Simon is learning his lines. He's in The Winter's Tale, the play that centres on a paradox - "thou met'st with things dying, I with things new-born" and has the tragi-comic stage direction, "exit pursued by a bear".
I watch him invigilate the maths exam (things are dying there all right), mouthing the words silently as he paces between the rows, "and therefore like a cipher, yet standing in rich place, I multiply with one we thank you the many thousands moe that go before it", unmistakably the rich tortuous poetry of a late Shakespearean play.
Simon, our head of drama, is putting his teaching into practice: he is preparing to be King Polixenes, the father who snoops on his son Prince Florizel then whips off his fake beard at the moment the lad proposes to a shepherd girl, and when the prince says "Mark our contract", the king says "Mark your divorce".
Mention theatre in Farnham and you're into politics. Three years ago the theatre went dark, an exit pursued by a bear called money. A borough councillor called its programme "arty farty". The theatre closed after a final performance of a brilliant new musical about the Bront s, a disaster for everyone concerned, particularly its author whose first musical it was and whose nationwide tour then collapsed as the liquidators seized the theatre's assets, including his scenery and props. But nothing stops enthusiasts. They may plan to turn the theatre into retail outlets, but the likes of Simon carry on in the library gardens and call themselves the Farnham Shakespeare Company.
"Psst! Why choose The Winter's Tale, Simon?" I whisper as we hand out the question papers. "It's summer. Shouldn't it be A Midsummer Night's Dream?" It's a joke, but he takes it seriously. "Winter becomes summer," he whispers back. Unnecessarily, as it happens. I know The Winter's Tale. I directed a school production once. "King Polixenes discovers that the shepherd girl is really a princess in disguise. And people who were thought to be dead turn out to be alive. It's about rebirth..."
Shsh! the exam has started. Rebirth. They tried to kill off theatre in Farnham but they couldn't. Meanwhile in Romford, Essex, a skating rink is under theat. I've read about it in the Romford Recorder. Last Christmas, Cinderella danced on the glittering ice. Local schools were glad to release children in the daytime for rehearsals because they saw taking part in the annual spectacular as something educational. The plan is to turn the rink into a heliport. H will mark the spot where Cinderella's silver skate reverted to an old torn shoe. H for help, big enough to spot from the sky.
In the Seventies, a Southwark councillor once declared that Shakespeare was "a load of tosh". If people had listened, what would have happened to the Globe, or the UnderGlobe, an inspirational exhibition under Shakespeare's reconstructed theatre? "Tosh." "Arty farty." Who are these people?

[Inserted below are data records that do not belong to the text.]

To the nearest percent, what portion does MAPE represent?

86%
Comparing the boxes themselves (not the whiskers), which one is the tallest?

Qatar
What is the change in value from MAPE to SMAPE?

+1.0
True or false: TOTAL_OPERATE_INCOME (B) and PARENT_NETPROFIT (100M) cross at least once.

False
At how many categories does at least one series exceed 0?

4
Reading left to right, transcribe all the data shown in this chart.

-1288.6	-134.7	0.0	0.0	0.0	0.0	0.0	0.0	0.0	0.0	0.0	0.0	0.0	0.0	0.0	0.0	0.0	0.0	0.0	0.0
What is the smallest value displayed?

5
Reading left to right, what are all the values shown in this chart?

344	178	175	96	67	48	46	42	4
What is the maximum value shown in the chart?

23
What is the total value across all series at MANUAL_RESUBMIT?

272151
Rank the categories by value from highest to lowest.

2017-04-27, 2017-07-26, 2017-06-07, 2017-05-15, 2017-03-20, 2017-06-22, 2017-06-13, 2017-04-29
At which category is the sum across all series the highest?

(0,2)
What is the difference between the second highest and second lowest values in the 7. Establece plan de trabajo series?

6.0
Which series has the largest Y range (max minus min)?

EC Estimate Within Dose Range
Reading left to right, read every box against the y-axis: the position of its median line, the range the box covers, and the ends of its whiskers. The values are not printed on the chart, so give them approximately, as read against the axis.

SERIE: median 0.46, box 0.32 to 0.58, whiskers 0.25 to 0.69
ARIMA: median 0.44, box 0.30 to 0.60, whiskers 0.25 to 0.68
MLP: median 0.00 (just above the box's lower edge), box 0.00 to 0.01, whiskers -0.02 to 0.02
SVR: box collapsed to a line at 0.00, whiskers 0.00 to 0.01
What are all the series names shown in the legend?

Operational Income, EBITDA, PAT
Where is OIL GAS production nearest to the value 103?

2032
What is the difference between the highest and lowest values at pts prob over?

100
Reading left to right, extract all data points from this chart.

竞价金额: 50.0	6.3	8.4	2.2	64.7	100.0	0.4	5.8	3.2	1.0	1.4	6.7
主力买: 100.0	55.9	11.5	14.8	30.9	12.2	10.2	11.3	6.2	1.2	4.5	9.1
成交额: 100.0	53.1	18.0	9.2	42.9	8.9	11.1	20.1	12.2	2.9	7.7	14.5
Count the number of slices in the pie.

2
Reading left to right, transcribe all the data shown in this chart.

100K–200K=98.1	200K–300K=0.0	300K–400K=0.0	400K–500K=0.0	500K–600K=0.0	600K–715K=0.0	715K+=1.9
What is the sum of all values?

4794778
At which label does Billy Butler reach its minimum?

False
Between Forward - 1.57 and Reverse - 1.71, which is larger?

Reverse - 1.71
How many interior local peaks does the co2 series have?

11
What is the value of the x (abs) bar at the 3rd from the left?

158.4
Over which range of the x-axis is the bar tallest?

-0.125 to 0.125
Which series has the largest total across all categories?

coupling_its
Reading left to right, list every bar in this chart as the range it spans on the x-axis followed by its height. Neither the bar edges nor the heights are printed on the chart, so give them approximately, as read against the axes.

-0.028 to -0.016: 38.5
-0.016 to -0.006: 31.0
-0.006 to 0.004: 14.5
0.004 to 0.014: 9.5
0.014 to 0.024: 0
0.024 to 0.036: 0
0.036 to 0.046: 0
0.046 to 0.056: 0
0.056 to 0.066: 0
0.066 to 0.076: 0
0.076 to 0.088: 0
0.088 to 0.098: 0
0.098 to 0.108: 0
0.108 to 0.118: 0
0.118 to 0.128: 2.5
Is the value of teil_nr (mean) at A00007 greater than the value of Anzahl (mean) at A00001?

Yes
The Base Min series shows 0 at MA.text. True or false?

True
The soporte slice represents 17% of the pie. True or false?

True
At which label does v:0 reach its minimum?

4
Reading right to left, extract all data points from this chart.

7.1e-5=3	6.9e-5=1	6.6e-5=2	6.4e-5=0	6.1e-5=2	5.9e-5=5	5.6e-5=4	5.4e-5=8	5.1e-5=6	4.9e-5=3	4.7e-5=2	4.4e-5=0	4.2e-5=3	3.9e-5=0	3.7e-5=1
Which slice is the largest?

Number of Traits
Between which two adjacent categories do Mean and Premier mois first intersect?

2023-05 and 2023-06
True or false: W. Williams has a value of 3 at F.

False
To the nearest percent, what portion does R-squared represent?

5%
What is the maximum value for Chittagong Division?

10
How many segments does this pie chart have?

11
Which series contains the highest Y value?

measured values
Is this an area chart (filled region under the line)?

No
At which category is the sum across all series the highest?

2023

I watch Simon mouthing his lines and remember Geoff Whiting. I taught Geoff years ago, and he was the young shepherd in my production, the one who sees a gentleman pursued by a bear. He was so funny with a kind of lugubrious merriment that was just right for the part. He relished his lines "how the poor gentleman roared and the bear mocked him" and then his father, the Old Shepherd, showed him an abandoned baby (really a princess, of course) and declared the immortal "thou met'st with things dying, I with things new-born", that best bit in all Shakespeare where the tragedy turns round via tragi-comedy into comedy, or rather something beyond comedy: Shakespeare's late comedy, laughter with magic on its breath. We need your magic, Geoff, in Farnham, in Romford. They could have done with you in Southwark.
I read Geoff the other week in Time Out reviewing stand-up comedians. He is a stand-up himself. I like to think we discovered his comic genius in a school production. Shakespeare, stand-up comedy, the theatre, the UnderGlobe, the ice rink. They're all important. They're educational, they lead somewhere. I've seen Geoff in action in a local wine bar and get the feeling that, if only he were a councillor in Farnham or Romford or anywhere that has precious educational resources under threat, instead of things dying there'd be a lot more things new-born.